* ПУНКТ ЗАДАНИЯ A
Продублируйте без изменений строки записей начиная со строки с "## Additional Resources" вплоть до строки с "[Workspace ONE Intelligence" включительно.

* ПРИВЕДЁННЫЙ ФРАГМЕНТ
Поезд трогается. Стучат колеса. Перервин машет фуражкой. Я смотрю вслед уходящему поезду, и мне тоскливо, словно я расстаюсь с большим, настоящим другом...

— Товарищ полковник, я вам не нужен? — обращается ко мне Чепик, когда мы выходим с вокзала. — Сегодня вы больше не будете в комендатуре?

— Нет, я еду домой. Вы свободны, Чепик.

Разговор по душам

Однако так случилось, что поздним вечером я все же заезжаю в комендатуру — срочно потребовалась папка для работы.

В приемной сидит Чепик. Перед ним на столе разложены бумаги, книги, тетради.

— Простите... Здравствуйте, товарищ полковник, — смутившись, вскакивает Чепик.

— Мне помнится, мы уже сегодня виделись с вами, — улыбаюсь я. [131]

— Совершенно верно. Совершенно верно... Но прошу не обижаться на меня. У нас в Вене принято оказывать внимание начальнику. Это стало привычкой.

Подхожу к столу. Среди книг бросается в глаза том Ленина. Он раскрыт на ленинской работе «Материализм и эмпириокритицизм».

Заметив мой удивленный взгляд, Чепик еще больше смущается.

Сохранённые данные

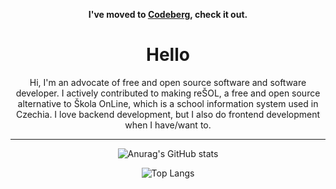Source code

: <div align="center">

**I've moved to [Codeberg](https://codeberg.org/tomkoid), check it out.**

# Hello
 
Hi, I'm an advocate of free and open source software and software developer. I actively contributed to making reŠOL, a free and open source alternative to Škola OnLine, which is a school information system used in Czechia. I love backend development, but I also do frontend development when I have/want to.

---

![Anurag's GitHub stats](https://github-readme-stats.vercel.app/api?username=Tomkoid&show_icons=true&theme=aura_dark)

![Top Langs](https://github-readme-stats.vercel.app/api/top-langs/?username=Tomkoid&layout=compact&&bg_color=161f2b&text_color=bec1c4)

</div>
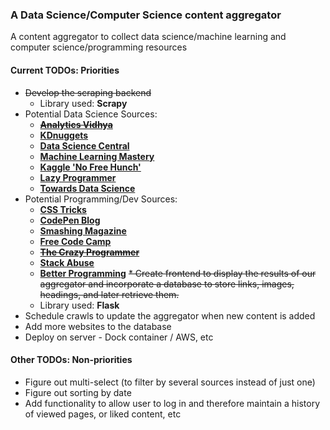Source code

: ### A Data Science/Computer Science content aggregator
A content aggregator to collect data science/machine
learning and computer science/programming resources

#### Current TODOs: Priorities
* ~~Develop the scraping backend~~
    * Library used: **Scrapy**
* Potential Data Science Sources: 
    * ~~**[Analytics Vidhya](https://www.analyticsvidhya.com/blog/)**~~
    * **[KDnuggets](https://www.kdnuggets.com/news/index.html)**
    * **[Data Science Central](https://www.datasciencecentral.com/)**
    * **[Machine Learning Mastery](https://machinelearningmastery.com/blog/)**
    * **[Kaggle 'No Free Hunch'](https://medium.com/kaggle-blog)**
    * **[Lazy Programmer](https://lazyprogrammer.me/)**
    * **[Towards Data Science](https://towardsdatascience.com/)**
* Potential Programming/Dev Sources:
    * **[CSS Tricks](https://css-tricks.com/archives/)**
    * **[CodePen Blog](https://blog.codepen.io/)**
    * **[Smashing Magazine](https://www.smashingmagazine.com/articles/)**
    * **[Free Code Camp](https://www.freecodecamp.org/news/)**
    * ~~**[The Crazy Programmer](https://www.thecrazyprogrammer.com/)**~~
    * **[Stack Abuse](https://stackabuse.com/)**
    * **[Better Programming](https://medium.com/better-programming)**
~~* Create frontend to display the results of our aggregator and incorporate a database to store links, images, headings, 
and later retrieve them.~~
    * Library used: **Flask**
* Schedule crawls to update the aggregator when new content is added
* Add more websites to the database
* Deploy on server - Dock container / AWS, etc

#### Other TODOs: Non-priorities
* Figure out multi-select (to filter by several sources instead of just one)
* Figure out sorting by date
* Add functionality to allow user to log in and therefore maintain a history of viewed pages, or
liked content, etc


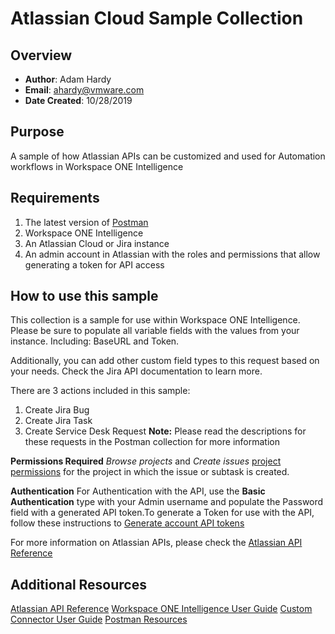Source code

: # Atlassian Cloud Sample Collection

## Overview
- **Author**: Adam Hardy
- **Email**: ahardy@vmware.com
- **Date Created**: 10/28/2019


## Purpose
<!-- Summary Start -->
A sample of how Atlassian APIs can be customized and used for Automation workflows in Workspace ONE Intelligence
<!-- Summary End -->

## Requirements

1. The latest version of [Postman](https://www.getpostman.com) 
2. Workspace ONE Intelligence
3. An Atlassian Cloud or Jira instance
4. An admin account in Atlassian with the roles and permissions that allow generating a token for API access


## How to use this sample

This collection is a sample for use within Workspace ONE Intelligence.  Please be sure to populate all variable fields with the values from your instance. Including: BaseURL and Token.

Additionally, you can add other custom field types to this request based on your needs. Check the Jira API documentation to learn more.

There are 3 actions included in this sample:
1. Create Jira Bug
2. Create Jira Task
3. Create Service Desk Request
**Note:** Please read the descriptions for these requests in the Postman collection for more information

**Permissions Required** 
*Browse projects* and *Create issues* [project permissions](https://confluence.atlassian.com/x/yodKLg) for the project in which the issue or subtask is created.

**Authentication**
For Authentication with the API, use the **Basic Authentication** type with your Admin username and populate the Password field with a generated API token.To generate a Token for use with the API, follow these instructions to [Generate account API tokens](https://confluence.atlassian.com/cloud/api-tokens-938839638.html)

For more information on Atlassian APIs, please check the [Atlassian API Reference](https://developer.atlassian.com/cloud/jira/platform/rest/v2/#api-rest-api-2-issue-post)

## Additional Resources
[Atlassian API Reference](https://developer.atlassian.com/cloud/jira/platform/rest/v2/#api-rest-api-2-issue-post)
[Workspace ONE Intelligence User Guide](https://docs.vmware.com/en/VMware-Workspace-ONE/services/Intelligence/GUID-AWT-WS1INT-OVERVIEW.html)
[Custom Connector User Guide](https://docs.vmware.com/en/VMware-Workspace-ONE/services/Intelligence/GUID-54333CCC-0E6D-4871-8DEA-3AFAB8378EEC.html)
[Postman Resources](https://www.getpostman.com)
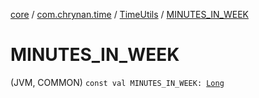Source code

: [core](../../index.md) / [com.chrynan.time](../index.md) / [TimeUtils](index.md) / [MINUTES_IN_WEEK](./-m-i-n-u-t-e-s_-i-n_-w-e-e-k.md)

# MINUTES_IN_WEEK

(JVM, COMMON) `const val MINUTES_IN_WEEK: `[`Long`](https://kotlinlang.org/api/latest/jvm/stdlib/kotlin/-long/index.html)
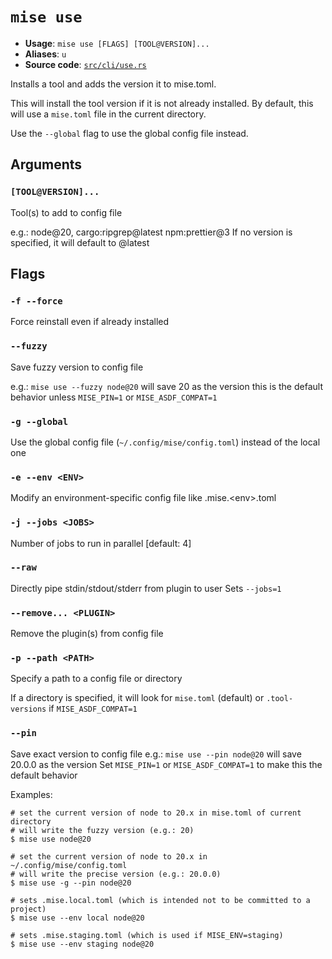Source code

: # `mise use`

- **Usage**: `mise use [FLAGS] [TOOL@VERSION]...`
- **Aliases**: `u`
- **Source code**: [`src/cli/use.rs`](https://github.com/jdx/mise/blob/main/src/cli/use.rs)

Installs a tool and adds the version it to mise.toml.

This will install the tool version if it is not already installed.
By default, this will use a `mise.toml` file in the current directory.

Use the `--global` flag to use the global config file instead.

## Arguments

### `[TOOL@VERSION]...`

Tool(s) to add to config file

e.g.: node@20, cargo:ripgrep@latest npm:prettier@3
If no version is specified, it will default to @latest

## Flags

### `-f --force`

Force reinstall even if already installed

### `--fuzzy`

Save fuzzy version to config file

e.g.: `mise use --fuzzy node@20` will save 20 as the version
this is the default behavior unless `MISE_PIN=1` or `MISE_ASDF_COMPAT=1`

### `-g --global`

Use the global config file (`~/.config/mise/config.toml`) instead of the local one

### `-e --env <ENV>`

Modify an environment-specific config file like .mise.&lt;env>.toml

### `-j --jobs <JOBS>`

Number of jobs to run in parallel
[default: 4]

### `--raw`

Directly pipe stdin/stdout/stderr from plugin to user Sets `--jobs=1`

### `--remove... <PLUGIN>`

Remove the plugin(s) from config file

### `-p --path <PATH>`

Specify a path to a config file or directory

If a directory is specified, it will look for `mise.toml` (default) or `.tool-versions` if `MISE_ASDF_COMPAT=1`

### `--pin`

Save exact version to config file
e.g.: `mise use --pin node@20` will save 20.0.0 as the version
Set `MISE_PIN=1` or `MISE_ASDF_COMPAT=1` to make this the default behavior

Examples:

    # set the current version of node to 20.x in mise.toml of current directory
    # will write the fuzzy version (e.g.: 20)
    $ mise use node@20

    # set the current version of node to 20.x in ~/.config/mise/config.toml
    # will write the precise version (e.g.: 20.0.0)
    $ mise use -g --pin node@20

    # sets .mise.local.toml (which is intended not to be committed to a project)
    $ mise use --env local node@20

    # sets .mise.staging.toml (which is used if MISE_ENV=staging)
    $ mise use --env staging node@20
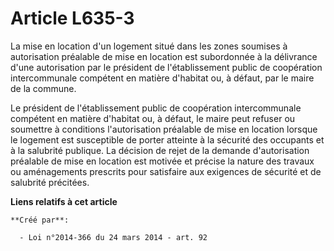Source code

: # Article L635-3

La mise en location d'un logement situé dans les zones soumises à autorisation préalable de mise en location est subordonnée
à la délivrance d'une autorisation par le président de l'établissement public de coopération intercommunale compétent en
matière d'habitat ou, à défaut, par le maire de la commune. 

Le président de l'établissement public de coopération intercommunale compétent en matière d'habitat ou, à défaut, le maire
peut refuser ou soumettre à conditions l'autorisation préalable de mise en location lorsque le logement est susceptible de
porter atteinte à la sécurité des occupants et à la salubrité publique. La décision de rejet de la demande d'autorisation
préalable de mise en location est motivée et précise la nature des travaux ou aménagements prescrits pour satisfaire aux
exigences de sécurité et de salubrité précitées.

**Liens relatifs à cet article**

	**Créé par**:

	  - Loi n°2014-366 du 24 mars 2014 - art. 92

* ПУНКТ ЗАДАНИЯ B
Определите, согласуются ли с приведённым фрагментом утверждения: (i) Чепик спрашивает полковника, будет ли тот сегодня ещё в комендатуре; (ii) полковник заезжает в комендатуру утром; (iii) том Ленина раскрыт на работе «Материализм и эмпириокритицизм». Для каждого ответьте «да» или «нет» и дословно приведите решающие слова фрагмента.

* РЕЗУЛЬТАТ A
## Additional Resources
[Atlassian API Reference](https://developer.atlassian.com/cloud/jira/platform/rest/v2/#api-rest-api-2-issue-post)
[Workspace ONE Intelligence User Guide](https://docs.vmware.com/en/VMware-Workspace-ONE/services/Intelligence/GUID-AWT-WS1INT-OVERVIEW.html)

* РЕЗУЛЬТАТ B
(i) Да: «Сегодня вы больше не будете в комендатуре?»
(ii) Нет: «поздним вечером я все же заезжаю в комендатуру»
(iii) Да: «Он раскрыт на ленинской работе „Материализм и эмпириокритицизм“.»